-------- Provided entries

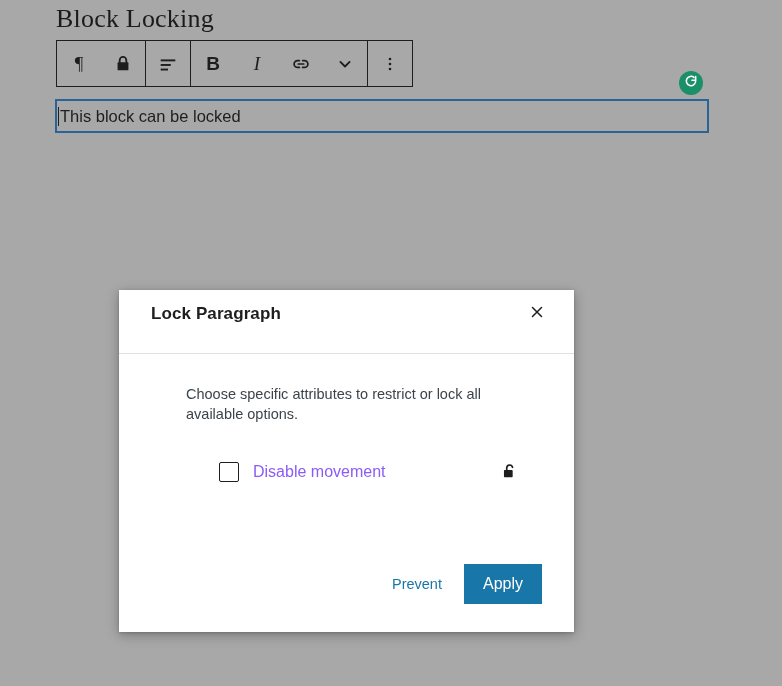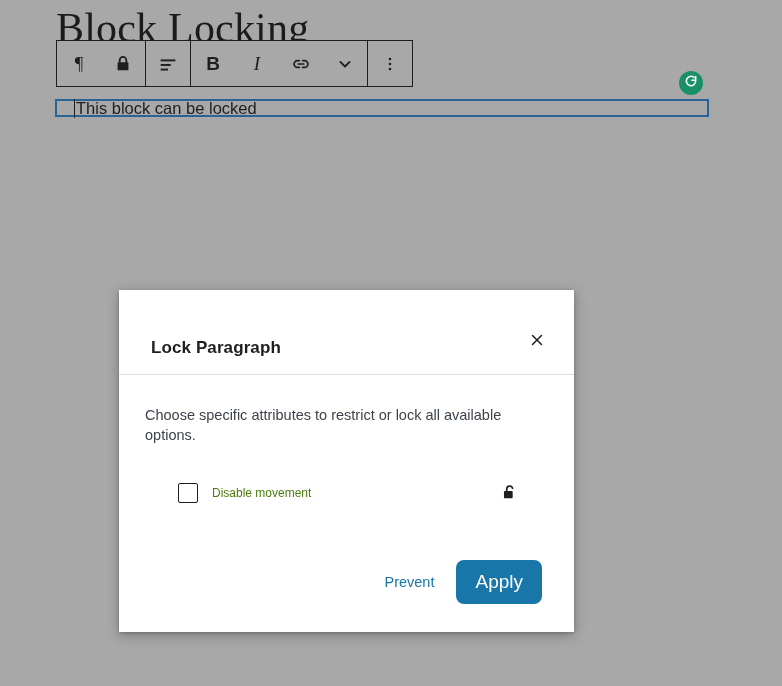--- a/index.html
+++ b/index.html
@@ -17,21 +17,21 @@
   .editor-canvas {
     position: absolute;
     inset: 0;
   }
 
   .post-heading {
     position: absolute;
     left: 56px;
     top: 4px;
     font-family: "Liberation Serif", serif;
-    font-size: 42px;
+    font-size: 26px;
     font-weight: 400;
     color: #1b1b1b;
     letter-spacing: 0.2px;
     white-space: nowrap;
   }
 
   
   .block-toolbar {
     position: absolute;
     left: 56px;
@@ -78,26 +78,25 @@
     font-style: italic;
     font-family: "Liberation Serif", serif;
   }
 
   
   .block-paragraph {
     position: absolute;
     left: 55px;
     top: 99px;
     width: 654px;
-    height: 18px;
+    height: 34px;
     border: 2px solid #2a6496;
     display: flex;
     align-items: center;
     background: transparent;
-    padding-left: 16px;
   }
   .block-paragraph .caret {
     width: 1px;
     height: 19px;
     background: #1e1e1e;
     margin-left: 1px;
   }
   .block-paragraph .ptext {
     font-size: 16.5px;
     color: #1e1e1e;
@@ -129,25 +128,24 @@
     height: 342px;
     background: #ffffff;
     box-shadow: 0 3px 12px rgba(0,0,0,0.28), 0 1px 3px rgba(0,0,0,0.18);
     display: flex;
     flex-direction: column;
   }
   .modal-header {
     height: 64px;
     flex: 0 0 64px;
     display: flex;
-    align-items: flex-end;
+    align-items: center;
     justify-content: space-between;
     padding: 0 20px 16px 32px;
     border-bottom: 1px solid #e0e0e0;
-    margin-top: 21px;
   }
   .modal-title {
     font-size: 17px;
     font-weight: 700;
     color: #1e1e1e;
     letter-spacing: 0.1px;
   }
   .modal-close {
     width: 34px;
     height: 34px;
@@ -157,20 +155,21 @@
     background: transparent;
     border: none;
     cursor: pointer;
     color: #1e1e1e;
     padding: 0;
   }
 
   .modal-body {
     flex: 1 1 auto;
     padding: 30px 32px 0 26px;
+    margin-left: 41px;
   }
   .modal-desc {
     font-size: 14.5px;
     color: #3c434a;
     line-height: 1.4;
     margin: 0 0 30px 0;
   }
 
   
   .lockall-row {
@@ -216,22 +215,22 @@
   .opt-row {
     display: flex;
     align-items: center;
     height: 34px;
     margin-bottom: 14px;
   }
   .opt-row .checkbox {
     border-color: #1e1e1e;
   }
   .opt-label {
-    font-size: 12px;
-    color: #4d7c0f;
+    font-size: 16px;
+    color: #8b5cf6;
     margin-left: 14px;
     flex: 1 1 auto;
     cursor: pointer;
   }
   .opt-lock-icon {
     width: 24px;
     height: 24px;
     display: flex;
     align-items: center;
     justify-content: center;
@@ -254,26 +253,26 @@
     font-size: 14.5px;
     font-family: "Liberation Sans", sans-serif;
     padding: 9px 12px;
     cursor: pointer;
     border-radius: 2px;
   }
   .btn-apply {
     background: #1976a8;
     border: none;
     color: #ffffff;
-    font-size: 19px;
+    font-size: 16px;
     font-family: "Liberation Sans", sans-serif;
     font-weight: 400;
     padding: 11px 19px;
     cursor: pointer;
-    border-radius: 8px;
+    border-radius: 0;
   }
 </style>
 </head>
 <body>
 
 <div class="editor-canvas">
 
   <div class="post-heading">Block Locking</div>
 
   <div class="block-toolbar">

----------------

Work instruction
Repeat the records in full, precisely, and keep the pictures out.

Solved problem
--- a/index.html
+++ b/index.html
@@ -17,21 +17,21 @@
   .editor-canvas {
     position: absolute;
     inset: 0;
   }
 
   .post-heading {
     position: absolute;
     left: 56px;
     top: 4px;
     font-family: "Liberation Serif", serif;
-    font-size: 42px;
+    font-size: 26px;
     font-weight: 400;
     color: #1b1b1b;
     letter-spacing: 0.2px;
     white-space: nowrap;
   }
 
   
   .block-toolbar {
     position: absolute;
     left: 56px;
@@ -78,26 +78,25 @@
     font-style: italic;
     font-family: "Liberation Serif", serif;
   }
 
   
   .block-paragraph {
     position: absolute;
     left: 55px;
     top: 99px;
     width: 654px;
-    height: 18px;
+    height: 34px;
     border: 2px solid #2a6496;
     display: flex;
     align-items: center;
     background: transparent;
-    padding-left: 16px;
   }
   .block-paragraph .caret {
     width: 1px;
     height: 19px;
     background: #1e1e1e;
     margin-left: 1px;
   }
   .block-paragraph .ptext {
     font-size: 16.5px;
     color: #1e1e1e;
@@ -129,25 +128,24 @@
     height: 342px;
     background: #ffffff;
     box-shadow: 0 3px 12px rgba(0,0,0,0.28), 0 1px 3px rgba(0,0,0,0.18);
     display: flex;
     flex-direction: column;
   }
   .modal-header {
     height: 64px;
     flex: 0 0 64px;
     display: flex;
-    align-items: flex-end;
+    align-items: center;
     justify-content: space-between;
     padding: 0 20px 16px 32px;
     border-bottom: 1px solid #e0e0e0;
-    margin-top: 21px;
   }
   .modal-title {
     font-size: 17px;
     font-weight: 700;
     color: #1e1e1e;
     letter-spacing: 0.1px;
   }
   .modal-close {
     width: 34px;
     height: 34px;
@@ -157,20 +155,21 @@
     background: transparent;
     border: none;
     cursor: pointer;
     color: #1e1e1e;
     padding: 0;
   }
 
   .modal-body {
     flex: 1 1 auto;
     padding: 30px 32px 0 26px;
+    margin-left: 41px;
   }
   .modal-desc {
     font-size: 14.5px;
     color: #3c434a;
     line-height: 1.4;
     margin: 0 0 30px 0;
   }
 
   
   .lockall-row {
@@ -216,22 +215,22 @@
   .opt-row {
     display: flex;
     align-items: center;
     height: 34px;
     margin-bottom: 14px;
   }
   .opt-row .checkbox {
     border-color: #1e1e1e;
   }
   .opt-label {
-    font-size: 12px;
-    color: #4d7c0f;
+    font-size: 16px;
+    color: #8b5cf6;
     margin-left: 14px;
     flex: 1 1 auto;
     cursor: pointer;
   }
   .opt-lock-icon {
     width: 24px;
     height: 24px;
     display: flex;
     align-items: center;
     justify-content: center;
@@ -254,26 +253,26 @@
     font-size: 14.5px;
     font-family: "Liberation Sans", sans-serif;
     padding: 9px 12px;
     cursor: pointer;
     border-radius: 2px;
   }
   .btn-apply {
     background: #1976a8;
     border: none;
     color: #ffffff;
-    font-size: 19px;
+    font-size: 16px;
     font-family: "Liberation Sans", sans-serif;
     font-weight: 400;
     padding: 11px 19px;
     cursor: pointer;
-    border-radius: 8px;
+    border-radius: 0;
   }
 </style>
 </head>
 <body>
 
 <div class="editor-canvas">
 
   <div class="post-heading">Block Locking</div>
 
   <div class="block-toolbar">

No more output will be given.